Along with many others I was asked to answer two questions about Jean Giraud for a Spanish comics website, Zona Negativa. It is well worth reading these heartfelt tributes and reminiscences from a wide-ranging list of international comics artists. And my comments were also translated into Spanish.

What are your first recollections related to Moebius work?

I first discovered Jean Giraud in the 1970s, as Gir. His Lt Blueberry was a brilliant addition to the grand tradition of European comics illustration, as well as the greatest "spaghetti western" in the medium. But then came his work as Moebius, which seemed to spring from some new, uncharted place.

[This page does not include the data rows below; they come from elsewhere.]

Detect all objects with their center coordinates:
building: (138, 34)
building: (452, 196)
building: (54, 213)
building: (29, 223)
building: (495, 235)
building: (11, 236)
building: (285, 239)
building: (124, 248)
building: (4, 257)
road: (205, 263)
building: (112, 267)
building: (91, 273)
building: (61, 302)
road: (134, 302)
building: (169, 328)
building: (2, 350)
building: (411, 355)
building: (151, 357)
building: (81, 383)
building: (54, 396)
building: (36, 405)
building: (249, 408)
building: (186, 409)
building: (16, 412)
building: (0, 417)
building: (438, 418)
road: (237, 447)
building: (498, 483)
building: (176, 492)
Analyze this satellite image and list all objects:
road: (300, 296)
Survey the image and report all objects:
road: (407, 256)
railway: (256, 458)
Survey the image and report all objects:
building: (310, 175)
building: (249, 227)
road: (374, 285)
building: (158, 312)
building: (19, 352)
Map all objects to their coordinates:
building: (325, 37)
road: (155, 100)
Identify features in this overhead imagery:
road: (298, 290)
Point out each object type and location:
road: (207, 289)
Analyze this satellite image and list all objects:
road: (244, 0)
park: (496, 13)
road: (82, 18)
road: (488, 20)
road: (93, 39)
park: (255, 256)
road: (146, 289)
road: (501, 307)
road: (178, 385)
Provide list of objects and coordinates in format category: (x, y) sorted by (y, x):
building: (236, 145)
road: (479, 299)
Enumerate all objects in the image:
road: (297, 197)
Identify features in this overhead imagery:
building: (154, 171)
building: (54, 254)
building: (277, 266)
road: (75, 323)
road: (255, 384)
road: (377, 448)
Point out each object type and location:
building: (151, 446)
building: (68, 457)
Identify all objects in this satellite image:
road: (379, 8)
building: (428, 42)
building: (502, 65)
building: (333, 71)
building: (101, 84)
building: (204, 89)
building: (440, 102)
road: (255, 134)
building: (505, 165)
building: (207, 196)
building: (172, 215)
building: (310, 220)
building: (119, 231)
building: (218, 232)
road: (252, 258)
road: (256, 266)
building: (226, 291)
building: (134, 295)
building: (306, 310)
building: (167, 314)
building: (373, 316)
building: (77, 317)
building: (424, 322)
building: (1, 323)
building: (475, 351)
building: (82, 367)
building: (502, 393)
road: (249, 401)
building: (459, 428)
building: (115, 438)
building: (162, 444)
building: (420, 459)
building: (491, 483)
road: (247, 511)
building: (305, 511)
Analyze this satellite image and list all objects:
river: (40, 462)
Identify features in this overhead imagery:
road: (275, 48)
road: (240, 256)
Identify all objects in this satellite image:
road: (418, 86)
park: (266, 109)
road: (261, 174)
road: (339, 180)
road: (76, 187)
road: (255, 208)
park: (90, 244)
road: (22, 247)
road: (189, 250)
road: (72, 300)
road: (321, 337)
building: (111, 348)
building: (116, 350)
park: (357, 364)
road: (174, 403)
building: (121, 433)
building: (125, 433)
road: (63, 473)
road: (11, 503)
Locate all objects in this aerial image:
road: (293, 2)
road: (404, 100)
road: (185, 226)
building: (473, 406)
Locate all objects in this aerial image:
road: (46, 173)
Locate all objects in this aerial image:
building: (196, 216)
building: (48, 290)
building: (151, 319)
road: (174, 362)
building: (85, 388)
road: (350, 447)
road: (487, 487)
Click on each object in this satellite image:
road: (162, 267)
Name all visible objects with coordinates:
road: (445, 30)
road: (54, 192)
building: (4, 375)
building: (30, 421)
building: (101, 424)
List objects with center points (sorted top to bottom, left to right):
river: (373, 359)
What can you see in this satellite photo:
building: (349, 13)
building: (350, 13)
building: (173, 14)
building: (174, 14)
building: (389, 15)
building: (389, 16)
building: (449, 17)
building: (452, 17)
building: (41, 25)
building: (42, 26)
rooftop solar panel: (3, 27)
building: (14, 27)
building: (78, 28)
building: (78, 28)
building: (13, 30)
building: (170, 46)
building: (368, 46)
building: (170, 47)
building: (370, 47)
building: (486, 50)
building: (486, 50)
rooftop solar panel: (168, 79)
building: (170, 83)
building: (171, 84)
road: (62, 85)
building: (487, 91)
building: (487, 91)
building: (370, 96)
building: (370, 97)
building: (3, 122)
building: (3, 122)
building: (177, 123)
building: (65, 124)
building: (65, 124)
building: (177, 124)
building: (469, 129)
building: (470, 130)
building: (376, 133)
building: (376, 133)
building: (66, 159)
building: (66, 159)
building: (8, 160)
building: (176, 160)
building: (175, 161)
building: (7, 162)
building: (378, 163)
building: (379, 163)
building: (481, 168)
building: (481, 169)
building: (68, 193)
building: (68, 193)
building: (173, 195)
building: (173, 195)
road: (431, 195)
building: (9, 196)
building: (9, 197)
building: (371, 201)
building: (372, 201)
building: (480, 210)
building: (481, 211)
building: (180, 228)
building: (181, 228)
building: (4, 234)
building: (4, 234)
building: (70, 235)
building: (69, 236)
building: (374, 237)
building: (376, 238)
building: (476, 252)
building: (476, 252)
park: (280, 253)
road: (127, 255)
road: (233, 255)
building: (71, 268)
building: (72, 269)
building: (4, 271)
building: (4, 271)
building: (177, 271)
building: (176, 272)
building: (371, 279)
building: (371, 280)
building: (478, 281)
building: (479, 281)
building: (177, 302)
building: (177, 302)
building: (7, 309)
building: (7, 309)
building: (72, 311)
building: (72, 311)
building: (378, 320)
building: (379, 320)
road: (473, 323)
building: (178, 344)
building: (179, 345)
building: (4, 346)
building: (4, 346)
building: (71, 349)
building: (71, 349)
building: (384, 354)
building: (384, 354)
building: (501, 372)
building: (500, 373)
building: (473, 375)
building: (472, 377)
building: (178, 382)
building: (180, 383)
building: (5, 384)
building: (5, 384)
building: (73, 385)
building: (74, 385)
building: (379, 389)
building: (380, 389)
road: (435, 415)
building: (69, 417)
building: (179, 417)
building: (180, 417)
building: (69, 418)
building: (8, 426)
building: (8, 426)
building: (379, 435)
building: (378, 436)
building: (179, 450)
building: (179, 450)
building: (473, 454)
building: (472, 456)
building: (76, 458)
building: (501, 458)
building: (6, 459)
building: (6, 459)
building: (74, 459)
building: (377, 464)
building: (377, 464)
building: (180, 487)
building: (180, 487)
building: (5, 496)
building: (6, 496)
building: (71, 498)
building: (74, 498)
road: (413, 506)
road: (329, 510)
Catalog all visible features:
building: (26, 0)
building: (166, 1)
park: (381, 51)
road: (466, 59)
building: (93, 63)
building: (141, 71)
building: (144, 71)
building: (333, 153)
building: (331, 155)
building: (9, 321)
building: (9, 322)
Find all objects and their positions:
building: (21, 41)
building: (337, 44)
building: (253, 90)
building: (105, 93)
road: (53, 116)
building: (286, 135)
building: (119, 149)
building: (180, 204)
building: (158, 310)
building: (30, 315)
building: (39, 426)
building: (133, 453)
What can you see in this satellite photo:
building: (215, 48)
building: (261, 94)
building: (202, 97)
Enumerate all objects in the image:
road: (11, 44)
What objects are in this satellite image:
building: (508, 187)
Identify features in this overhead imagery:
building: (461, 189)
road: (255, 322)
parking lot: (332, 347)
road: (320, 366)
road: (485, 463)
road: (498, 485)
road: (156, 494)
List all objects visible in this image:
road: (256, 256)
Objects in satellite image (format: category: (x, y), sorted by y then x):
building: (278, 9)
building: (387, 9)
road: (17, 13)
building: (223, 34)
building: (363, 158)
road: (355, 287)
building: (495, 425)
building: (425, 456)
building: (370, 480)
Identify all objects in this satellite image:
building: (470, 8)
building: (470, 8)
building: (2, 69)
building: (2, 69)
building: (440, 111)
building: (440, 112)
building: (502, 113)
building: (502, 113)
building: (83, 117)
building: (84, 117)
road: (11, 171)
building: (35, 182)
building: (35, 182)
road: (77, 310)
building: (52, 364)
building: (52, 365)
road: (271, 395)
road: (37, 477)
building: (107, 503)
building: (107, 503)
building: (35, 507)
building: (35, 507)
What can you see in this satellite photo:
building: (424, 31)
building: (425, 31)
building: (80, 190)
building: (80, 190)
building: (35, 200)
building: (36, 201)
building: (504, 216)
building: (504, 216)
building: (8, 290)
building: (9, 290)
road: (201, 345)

How did Moebius work influence your own style, or even your understanding of the medium?

As a young artist I tried to draw like Moebius, and I especially loved the intensely rich colors he used on Arzach. But what has stayed with me the most is the clarity of his visual storytelling. He always chose the perfect angle to view each panel. Sometimes dramatically shifting perspective, sometimes jumping forward in the narrative, yet the reader was never lost, was always grounded.

To my mind, Moebius was the first artist since Jack Kirby to create an entirely new world in comics. Both strange and familiar, it is a place both futuristic and specific, not schematic: it feels worn and lived in, cluttered with background and details that suggest a thousand stores which could head in almost any direction. A true genius. A visionary.